SOURCE DATA:
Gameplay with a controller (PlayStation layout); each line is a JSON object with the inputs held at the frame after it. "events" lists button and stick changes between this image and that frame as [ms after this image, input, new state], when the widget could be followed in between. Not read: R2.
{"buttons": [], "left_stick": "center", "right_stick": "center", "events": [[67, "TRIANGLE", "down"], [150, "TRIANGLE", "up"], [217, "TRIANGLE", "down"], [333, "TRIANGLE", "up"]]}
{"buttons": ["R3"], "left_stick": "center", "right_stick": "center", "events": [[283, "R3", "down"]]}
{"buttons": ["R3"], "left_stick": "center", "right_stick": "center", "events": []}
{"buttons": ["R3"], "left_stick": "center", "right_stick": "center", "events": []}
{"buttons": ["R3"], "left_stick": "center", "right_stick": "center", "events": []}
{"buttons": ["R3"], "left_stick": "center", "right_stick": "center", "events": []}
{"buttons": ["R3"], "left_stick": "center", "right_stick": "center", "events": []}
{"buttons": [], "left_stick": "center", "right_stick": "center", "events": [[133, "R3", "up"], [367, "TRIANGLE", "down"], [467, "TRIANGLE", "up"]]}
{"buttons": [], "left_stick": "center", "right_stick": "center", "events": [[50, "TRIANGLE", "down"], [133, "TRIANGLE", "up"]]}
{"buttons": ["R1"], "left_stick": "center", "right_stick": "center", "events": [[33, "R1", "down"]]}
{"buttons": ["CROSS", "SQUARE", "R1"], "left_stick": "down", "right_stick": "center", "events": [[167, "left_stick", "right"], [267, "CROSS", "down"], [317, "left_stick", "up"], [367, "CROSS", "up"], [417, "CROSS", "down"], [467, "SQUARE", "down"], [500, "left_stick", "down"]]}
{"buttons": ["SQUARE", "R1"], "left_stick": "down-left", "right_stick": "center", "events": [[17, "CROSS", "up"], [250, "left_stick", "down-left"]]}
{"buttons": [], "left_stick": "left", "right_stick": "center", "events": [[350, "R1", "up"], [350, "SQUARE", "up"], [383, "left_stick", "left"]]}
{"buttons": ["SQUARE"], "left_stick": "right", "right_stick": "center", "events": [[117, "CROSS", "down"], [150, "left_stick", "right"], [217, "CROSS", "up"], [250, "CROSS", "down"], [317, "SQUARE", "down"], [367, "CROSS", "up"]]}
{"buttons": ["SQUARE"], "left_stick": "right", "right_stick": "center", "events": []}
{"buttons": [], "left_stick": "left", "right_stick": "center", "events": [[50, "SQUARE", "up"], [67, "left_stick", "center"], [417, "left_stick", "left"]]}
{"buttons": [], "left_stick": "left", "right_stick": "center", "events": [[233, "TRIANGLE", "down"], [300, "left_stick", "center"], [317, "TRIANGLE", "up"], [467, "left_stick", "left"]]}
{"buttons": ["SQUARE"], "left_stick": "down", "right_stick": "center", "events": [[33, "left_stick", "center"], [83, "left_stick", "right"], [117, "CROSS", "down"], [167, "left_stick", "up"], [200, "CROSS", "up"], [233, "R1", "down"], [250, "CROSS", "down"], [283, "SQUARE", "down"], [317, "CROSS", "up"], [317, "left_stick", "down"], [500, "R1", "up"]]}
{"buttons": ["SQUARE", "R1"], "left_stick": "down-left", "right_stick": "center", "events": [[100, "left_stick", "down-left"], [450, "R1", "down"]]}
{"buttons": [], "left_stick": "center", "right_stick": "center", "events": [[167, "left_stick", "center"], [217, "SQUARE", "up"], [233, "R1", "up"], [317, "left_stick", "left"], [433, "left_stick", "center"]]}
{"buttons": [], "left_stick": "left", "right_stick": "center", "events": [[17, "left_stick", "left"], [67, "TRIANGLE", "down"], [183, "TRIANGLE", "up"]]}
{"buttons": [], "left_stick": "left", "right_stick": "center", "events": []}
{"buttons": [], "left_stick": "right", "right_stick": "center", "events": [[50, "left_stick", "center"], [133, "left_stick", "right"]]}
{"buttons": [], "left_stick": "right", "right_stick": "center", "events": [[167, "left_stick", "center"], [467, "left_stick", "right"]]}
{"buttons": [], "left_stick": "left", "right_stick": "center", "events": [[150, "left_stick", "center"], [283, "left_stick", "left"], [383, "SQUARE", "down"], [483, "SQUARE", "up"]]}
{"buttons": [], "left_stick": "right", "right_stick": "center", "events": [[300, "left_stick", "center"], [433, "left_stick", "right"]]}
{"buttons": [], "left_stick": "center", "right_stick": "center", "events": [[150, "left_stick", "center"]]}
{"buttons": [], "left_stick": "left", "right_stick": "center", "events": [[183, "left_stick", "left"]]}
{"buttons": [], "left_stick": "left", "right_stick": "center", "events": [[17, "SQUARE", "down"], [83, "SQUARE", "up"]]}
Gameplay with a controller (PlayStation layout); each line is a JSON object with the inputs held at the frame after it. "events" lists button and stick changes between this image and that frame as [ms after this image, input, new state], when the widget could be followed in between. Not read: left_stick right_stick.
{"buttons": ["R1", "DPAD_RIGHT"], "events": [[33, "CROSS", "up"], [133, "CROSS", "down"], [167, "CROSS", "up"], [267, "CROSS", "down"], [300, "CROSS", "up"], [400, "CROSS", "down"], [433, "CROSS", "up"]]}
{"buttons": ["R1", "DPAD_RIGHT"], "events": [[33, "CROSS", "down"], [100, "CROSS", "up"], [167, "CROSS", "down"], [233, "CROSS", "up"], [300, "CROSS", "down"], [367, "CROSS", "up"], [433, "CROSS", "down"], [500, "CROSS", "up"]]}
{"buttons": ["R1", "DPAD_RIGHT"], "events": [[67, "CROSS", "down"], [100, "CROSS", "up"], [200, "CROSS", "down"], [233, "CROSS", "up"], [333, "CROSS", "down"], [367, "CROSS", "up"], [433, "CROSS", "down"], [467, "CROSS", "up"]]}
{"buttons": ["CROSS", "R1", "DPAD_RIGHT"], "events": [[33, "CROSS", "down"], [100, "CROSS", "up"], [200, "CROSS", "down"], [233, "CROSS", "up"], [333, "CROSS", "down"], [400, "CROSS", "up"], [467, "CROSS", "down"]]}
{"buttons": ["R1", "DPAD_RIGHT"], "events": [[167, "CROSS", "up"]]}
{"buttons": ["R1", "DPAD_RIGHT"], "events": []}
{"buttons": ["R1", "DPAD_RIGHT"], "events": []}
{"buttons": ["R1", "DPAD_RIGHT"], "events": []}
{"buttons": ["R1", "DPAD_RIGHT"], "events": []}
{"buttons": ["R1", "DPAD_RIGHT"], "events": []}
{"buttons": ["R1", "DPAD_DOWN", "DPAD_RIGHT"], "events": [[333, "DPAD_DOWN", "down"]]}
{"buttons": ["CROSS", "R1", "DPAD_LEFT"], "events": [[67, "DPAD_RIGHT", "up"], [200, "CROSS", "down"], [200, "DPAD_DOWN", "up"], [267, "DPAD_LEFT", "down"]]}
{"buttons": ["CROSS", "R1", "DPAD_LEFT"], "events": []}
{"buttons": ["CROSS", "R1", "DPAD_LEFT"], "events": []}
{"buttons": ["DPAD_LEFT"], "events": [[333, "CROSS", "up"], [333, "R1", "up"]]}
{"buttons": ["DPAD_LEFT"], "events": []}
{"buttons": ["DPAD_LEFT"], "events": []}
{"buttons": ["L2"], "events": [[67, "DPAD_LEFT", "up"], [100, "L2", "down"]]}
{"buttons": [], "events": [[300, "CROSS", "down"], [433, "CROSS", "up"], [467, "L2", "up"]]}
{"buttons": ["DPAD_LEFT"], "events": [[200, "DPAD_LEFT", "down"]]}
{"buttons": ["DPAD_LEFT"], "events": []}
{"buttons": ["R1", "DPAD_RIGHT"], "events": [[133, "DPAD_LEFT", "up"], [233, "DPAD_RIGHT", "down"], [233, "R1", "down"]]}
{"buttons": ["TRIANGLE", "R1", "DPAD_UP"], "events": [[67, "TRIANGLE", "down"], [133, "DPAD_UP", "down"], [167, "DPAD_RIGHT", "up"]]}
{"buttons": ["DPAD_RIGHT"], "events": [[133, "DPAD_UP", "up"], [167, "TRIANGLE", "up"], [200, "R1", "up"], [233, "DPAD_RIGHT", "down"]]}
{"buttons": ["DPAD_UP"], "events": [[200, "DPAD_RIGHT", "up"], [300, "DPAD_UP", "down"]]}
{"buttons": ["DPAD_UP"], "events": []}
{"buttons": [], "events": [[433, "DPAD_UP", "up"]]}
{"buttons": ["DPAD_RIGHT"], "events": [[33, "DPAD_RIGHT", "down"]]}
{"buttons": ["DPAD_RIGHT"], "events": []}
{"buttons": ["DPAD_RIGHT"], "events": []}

GOAL OF THE EXERCISE:
Wherever the string "lists" turns up in the material, copy the whole line.

ANSWER TO THIS PROBLEM:
Gameplay with a controller (PlayStation layout); each line is a JSON object with the inputs held at the frame after it. "events" lists button and stick changes between this image and that frame as [ms after this image, input, new state], when the widget could be followed in between. Not read: R2.
Gameplay with a controller (PlayStation layout); each line is a JSON object with the inputs held at the frame after it. "events" lists button and stick changes between this image and that frame as [ms after this image, input, new state], when the widget could be followed in between. Not read: left_stick right_stick.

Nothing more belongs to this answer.